I'm looking for a pythonic red-black tree...

Stuart D. Gathman stuart at bmsi.com
Sat Dec 16 13:08:49 EST 2006


On Fri, 15 Dec 2006 01:20:34 +0000, Just Another Victim of the Ambient
Morality wrote:

>     I need a red-black tree in Python and I was wondering if there was one 
> built in or if there's a good implementation out there.  Something that, 
> lets face it, does whatever the C++ std::map<> allows you to do...

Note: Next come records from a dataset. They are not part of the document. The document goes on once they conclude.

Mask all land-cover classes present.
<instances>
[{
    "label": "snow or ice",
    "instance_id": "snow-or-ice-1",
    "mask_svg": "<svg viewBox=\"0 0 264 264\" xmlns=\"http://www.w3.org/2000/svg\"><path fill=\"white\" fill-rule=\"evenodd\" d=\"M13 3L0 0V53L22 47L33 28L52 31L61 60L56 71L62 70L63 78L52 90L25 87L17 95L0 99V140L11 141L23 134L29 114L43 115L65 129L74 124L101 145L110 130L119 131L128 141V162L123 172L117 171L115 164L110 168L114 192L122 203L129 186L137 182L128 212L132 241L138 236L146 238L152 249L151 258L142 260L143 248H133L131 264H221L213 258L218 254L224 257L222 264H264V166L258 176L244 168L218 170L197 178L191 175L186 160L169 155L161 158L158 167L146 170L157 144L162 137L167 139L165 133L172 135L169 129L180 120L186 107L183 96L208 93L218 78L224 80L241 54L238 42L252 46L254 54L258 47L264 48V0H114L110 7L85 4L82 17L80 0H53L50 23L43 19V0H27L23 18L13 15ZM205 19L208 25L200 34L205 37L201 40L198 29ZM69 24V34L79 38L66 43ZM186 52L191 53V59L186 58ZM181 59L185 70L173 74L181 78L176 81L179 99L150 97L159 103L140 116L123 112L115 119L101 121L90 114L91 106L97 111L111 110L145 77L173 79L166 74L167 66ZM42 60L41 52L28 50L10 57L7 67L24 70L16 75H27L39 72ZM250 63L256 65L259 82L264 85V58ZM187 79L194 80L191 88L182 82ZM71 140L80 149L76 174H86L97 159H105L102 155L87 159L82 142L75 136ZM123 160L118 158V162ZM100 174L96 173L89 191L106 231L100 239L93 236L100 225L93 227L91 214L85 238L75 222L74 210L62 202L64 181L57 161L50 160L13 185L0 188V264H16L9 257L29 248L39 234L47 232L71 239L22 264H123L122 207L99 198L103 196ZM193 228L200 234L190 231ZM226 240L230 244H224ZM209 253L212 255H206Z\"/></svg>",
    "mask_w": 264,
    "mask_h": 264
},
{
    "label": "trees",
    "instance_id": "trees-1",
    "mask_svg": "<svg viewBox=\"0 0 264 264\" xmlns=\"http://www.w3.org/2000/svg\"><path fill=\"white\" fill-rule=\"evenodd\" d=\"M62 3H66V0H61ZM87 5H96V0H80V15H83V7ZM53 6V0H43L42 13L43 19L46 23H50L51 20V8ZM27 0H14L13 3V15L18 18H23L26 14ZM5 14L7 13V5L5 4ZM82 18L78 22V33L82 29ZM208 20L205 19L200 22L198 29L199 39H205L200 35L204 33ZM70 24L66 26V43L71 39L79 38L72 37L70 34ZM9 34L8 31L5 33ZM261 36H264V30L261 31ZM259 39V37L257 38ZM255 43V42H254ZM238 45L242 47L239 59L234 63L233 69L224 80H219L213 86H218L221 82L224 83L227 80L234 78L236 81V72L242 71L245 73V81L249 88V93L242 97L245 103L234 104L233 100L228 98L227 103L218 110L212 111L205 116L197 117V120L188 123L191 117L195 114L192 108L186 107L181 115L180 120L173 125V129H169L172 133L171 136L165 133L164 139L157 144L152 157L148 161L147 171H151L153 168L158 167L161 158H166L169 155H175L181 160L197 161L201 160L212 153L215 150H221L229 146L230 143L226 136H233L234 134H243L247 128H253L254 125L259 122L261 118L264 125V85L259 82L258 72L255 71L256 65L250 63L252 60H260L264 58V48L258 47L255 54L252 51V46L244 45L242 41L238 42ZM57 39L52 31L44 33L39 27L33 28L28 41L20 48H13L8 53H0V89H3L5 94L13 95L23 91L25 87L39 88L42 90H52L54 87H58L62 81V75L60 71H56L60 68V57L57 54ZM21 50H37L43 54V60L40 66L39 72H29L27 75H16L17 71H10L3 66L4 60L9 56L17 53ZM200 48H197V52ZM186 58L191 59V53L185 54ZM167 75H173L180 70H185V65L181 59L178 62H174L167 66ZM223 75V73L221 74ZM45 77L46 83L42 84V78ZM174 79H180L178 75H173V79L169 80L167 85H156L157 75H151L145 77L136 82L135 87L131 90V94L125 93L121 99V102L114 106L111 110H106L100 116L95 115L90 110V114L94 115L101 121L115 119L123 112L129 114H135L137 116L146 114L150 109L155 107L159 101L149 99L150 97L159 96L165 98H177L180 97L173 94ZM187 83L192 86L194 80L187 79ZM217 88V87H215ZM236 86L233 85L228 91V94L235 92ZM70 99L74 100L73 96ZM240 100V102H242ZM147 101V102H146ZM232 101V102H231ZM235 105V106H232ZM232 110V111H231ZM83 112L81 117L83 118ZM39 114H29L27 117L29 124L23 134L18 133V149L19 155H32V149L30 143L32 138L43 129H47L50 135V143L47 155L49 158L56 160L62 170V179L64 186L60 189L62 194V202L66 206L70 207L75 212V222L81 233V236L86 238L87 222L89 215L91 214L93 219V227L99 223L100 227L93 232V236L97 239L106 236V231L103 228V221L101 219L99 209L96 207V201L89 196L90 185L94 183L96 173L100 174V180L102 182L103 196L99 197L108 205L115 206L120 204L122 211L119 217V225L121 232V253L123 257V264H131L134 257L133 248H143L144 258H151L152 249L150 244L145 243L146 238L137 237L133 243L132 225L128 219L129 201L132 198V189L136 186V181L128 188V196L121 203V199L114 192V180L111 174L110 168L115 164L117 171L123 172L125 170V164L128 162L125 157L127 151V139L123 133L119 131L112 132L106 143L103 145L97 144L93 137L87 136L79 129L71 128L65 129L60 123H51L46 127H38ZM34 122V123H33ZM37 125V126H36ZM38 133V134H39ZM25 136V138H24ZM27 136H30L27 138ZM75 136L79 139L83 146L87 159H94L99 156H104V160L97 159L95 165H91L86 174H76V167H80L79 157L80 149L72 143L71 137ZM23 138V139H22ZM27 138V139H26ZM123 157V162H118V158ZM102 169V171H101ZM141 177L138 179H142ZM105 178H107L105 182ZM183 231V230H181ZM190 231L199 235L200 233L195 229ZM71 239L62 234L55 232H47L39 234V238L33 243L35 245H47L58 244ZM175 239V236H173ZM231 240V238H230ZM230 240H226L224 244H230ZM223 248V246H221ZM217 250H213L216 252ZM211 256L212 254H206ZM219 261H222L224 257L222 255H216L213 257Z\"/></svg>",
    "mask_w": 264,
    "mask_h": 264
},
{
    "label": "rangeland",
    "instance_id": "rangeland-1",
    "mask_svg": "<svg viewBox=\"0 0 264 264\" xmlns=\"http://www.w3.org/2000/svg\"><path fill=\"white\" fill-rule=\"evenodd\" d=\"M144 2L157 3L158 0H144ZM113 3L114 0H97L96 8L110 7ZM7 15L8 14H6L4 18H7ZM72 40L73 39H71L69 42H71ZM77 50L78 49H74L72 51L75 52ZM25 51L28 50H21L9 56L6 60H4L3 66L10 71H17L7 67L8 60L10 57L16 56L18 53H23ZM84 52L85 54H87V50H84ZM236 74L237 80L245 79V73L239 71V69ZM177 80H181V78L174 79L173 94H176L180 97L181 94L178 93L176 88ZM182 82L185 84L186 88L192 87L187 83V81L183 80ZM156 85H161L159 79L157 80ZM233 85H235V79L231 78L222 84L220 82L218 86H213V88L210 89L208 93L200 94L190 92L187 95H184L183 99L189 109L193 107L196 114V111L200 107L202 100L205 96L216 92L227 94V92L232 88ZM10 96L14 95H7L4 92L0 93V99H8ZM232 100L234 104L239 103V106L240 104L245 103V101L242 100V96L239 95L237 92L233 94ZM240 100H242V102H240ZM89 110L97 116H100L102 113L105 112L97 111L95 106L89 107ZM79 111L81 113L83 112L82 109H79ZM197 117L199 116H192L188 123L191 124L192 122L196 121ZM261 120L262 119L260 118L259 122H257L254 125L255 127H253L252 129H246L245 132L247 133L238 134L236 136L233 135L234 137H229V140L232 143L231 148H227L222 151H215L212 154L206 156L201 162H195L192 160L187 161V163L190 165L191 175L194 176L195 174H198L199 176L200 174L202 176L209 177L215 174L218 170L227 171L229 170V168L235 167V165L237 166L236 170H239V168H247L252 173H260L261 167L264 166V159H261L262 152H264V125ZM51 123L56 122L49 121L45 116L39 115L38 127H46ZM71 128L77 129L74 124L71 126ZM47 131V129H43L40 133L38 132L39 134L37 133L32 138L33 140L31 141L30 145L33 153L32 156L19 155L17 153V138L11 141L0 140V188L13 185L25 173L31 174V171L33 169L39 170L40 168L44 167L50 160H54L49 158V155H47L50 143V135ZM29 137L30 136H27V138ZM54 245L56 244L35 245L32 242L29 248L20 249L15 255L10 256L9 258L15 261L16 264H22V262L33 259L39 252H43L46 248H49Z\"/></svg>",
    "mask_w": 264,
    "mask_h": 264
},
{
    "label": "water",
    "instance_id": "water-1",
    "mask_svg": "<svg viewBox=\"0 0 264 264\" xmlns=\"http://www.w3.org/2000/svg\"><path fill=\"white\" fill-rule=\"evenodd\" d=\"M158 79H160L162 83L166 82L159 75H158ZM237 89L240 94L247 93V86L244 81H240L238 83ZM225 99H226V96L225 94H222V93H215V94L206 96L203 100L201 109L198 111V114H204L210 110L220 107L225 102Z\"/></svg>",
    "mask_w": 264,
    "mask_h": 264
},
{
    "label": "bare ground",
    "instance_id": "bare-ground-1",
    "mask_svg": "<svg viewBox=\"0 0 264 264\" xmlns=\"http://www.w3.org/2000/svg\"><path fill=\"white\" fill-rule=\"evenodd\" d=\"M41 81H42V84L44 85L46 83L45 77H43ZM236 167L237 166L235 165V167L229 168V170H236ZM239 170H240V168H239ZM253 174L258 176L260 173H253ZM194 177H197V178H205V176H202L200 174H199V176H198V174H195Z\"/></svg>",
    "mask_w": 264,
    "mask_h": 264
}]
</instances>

Are you really looking specifically for a red-black tree, or do you want a
container where iterators return values in sorted order?  For instance, my
favorite sorted container is the skip-list:

 * inherently thread safe even during container updates
 * updates as fast as searches - significantly faster than red-black tree
 * search as fast as trees on average - but probablistic (like hashtable)
 * sequential access as fast as a linked list
 * Uses 33% less memory than binary trees (like red-black tree)
 * in general, performs like a hashtable, but sorted

Java example: http://bmsi.com/java/SkipList.java

In Python, the performance of a pure Python container will be
disappointing unless it leverages a native container.  For many
applications, you can use a dict and sort when iterating (using heapq to
amortize the sorting).

If I ever get the time, I would seriously consider trying to modify Python
to replace the built-in dict with a skip-list algorithm and compare the
performance.  Failing that, an extension module implementing a sorted
container of some description would be useful.

-- 
	      Stuart D. Gathman <stuart at bmsi.com>
Business Management Systems Inc.  Phone: 703 591-0911 Fax: 703 591-6154
"Confutatis maledictis, flamis acribus addictis" - background song for
a Microsoft sponsored "Where do you want to go from here?" commercial.